Tuesday, January 5, 2021

*The Old Hotel at the End of Night*, a new narrative poem & chapbook by BJ Omanson


 The latest poem by BJ Omanson, "The Old Hotel at the End of Night," has been issued as a palm-sized booklet by Monongahela Books.  A synopsis of the poem is given on the back cover:

"A man is driving through the middle of the night in the middle of nowhere, in what used to be the Old Republic, the old America, and he breaks down and begins walking--- through a night that never ends, in a nation that is not quite gone."     

" . . . a true American artifact, and a rare example of allegorical vision."        -- Dave Mason, former Poet Laureate of Colorado.

 


Monday, January 4, 2021

A poem from Omanson’s *Stark County Poems* featured in Ted Kooser’s *American Life in Poetry* column


For the second time this year, a poem from a book published by Monongahela Books has been chosen by former US Poet Laureate Ted Kooser to appear in his weekly column, American Life in Poetry, which appears in newspapers across the United States and in 72 countries around the globe. The poem is "Nowhere to Nowhere" by BJ Omanson, from his book Stark County Poems. The poem will also be archived in the Library of Congress.
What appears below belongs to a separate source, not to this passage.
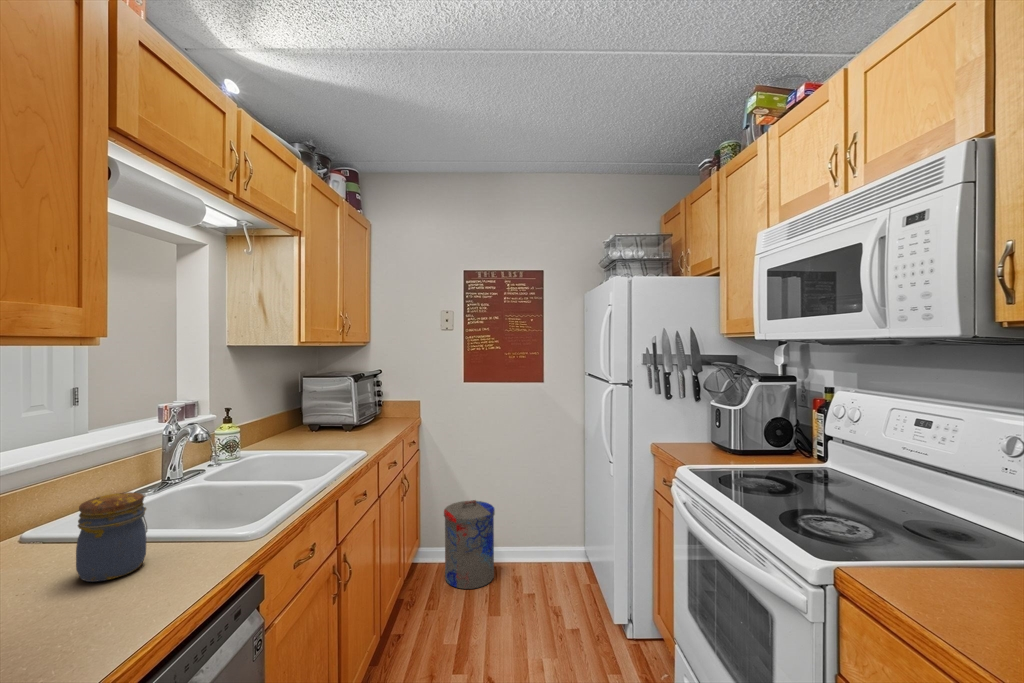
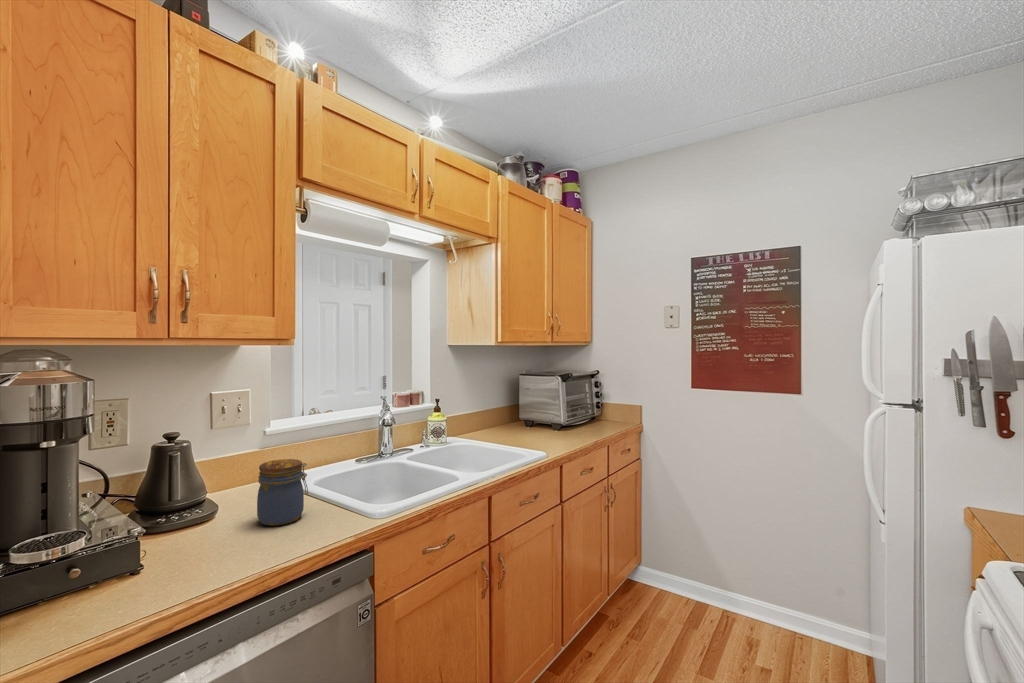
trash can: present [444,500,495,589] -> none [661,527,725,634]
The poem, along with Ted Kooser's comments, can be seen on the American Life in Poetry website.




Sunday, January 3, 2021

Carter's *The Land Itself* receives second review

 "The Laureate of Loss," a review of Jared Carter's The Land Itself, by poet & reviewer David Lee Garrison, has just appeared in the online journal Mock Turtle Zine.

Of Carter's book, Garrison writes:   "The black and white photographs within the book and on its cover, taken by the poet himself, have no human figures in them. They have the lonely look of Andrew Wyeth paintings—abandoned houses, a closed-up church, cemetery figurines, an old mill, spirea flowing over a wall and casting shadows. And yet, the poems are about people and their struggles, people and their wanderings across Midwestern landscapes. Jared Carter tells us their stories. 

The poems are as stark, uncluttered, and unassuming as the photographs. The poet does not moralize or generalize or draw abstract conclusions. He lets the people and the land and the structures that remain on it speak for themselves. He draws back a curtain on the past and shows us birds in the rafters of a covered bridge, gas street lamps it was thought would never go out, and a coffin filled with rock salt. Then he offers us a glimpse of the human context of such things. 

What we hear in these poems are primordial echoes of the land and reverberations from little Midwestern towns. What we see and experience are defining moments in lives now mostly forgotten."

The entirety of this review can be read in the current issue of Mock Turtle Zine. Scroll down to the end of the issue.

Two more titles from Omanson's *Stark County Poems* appear in *Illinois Heritage*


Two more poems from BJ Omanson's Stark County Poems-- "The Aging Widow in the Third Pew" and "Populism"  (both situated in the late 19th century in Stark County, Illinois)-- appear in the current issue of Illinois Heritage: a Publication of the Illinois State Historical Society.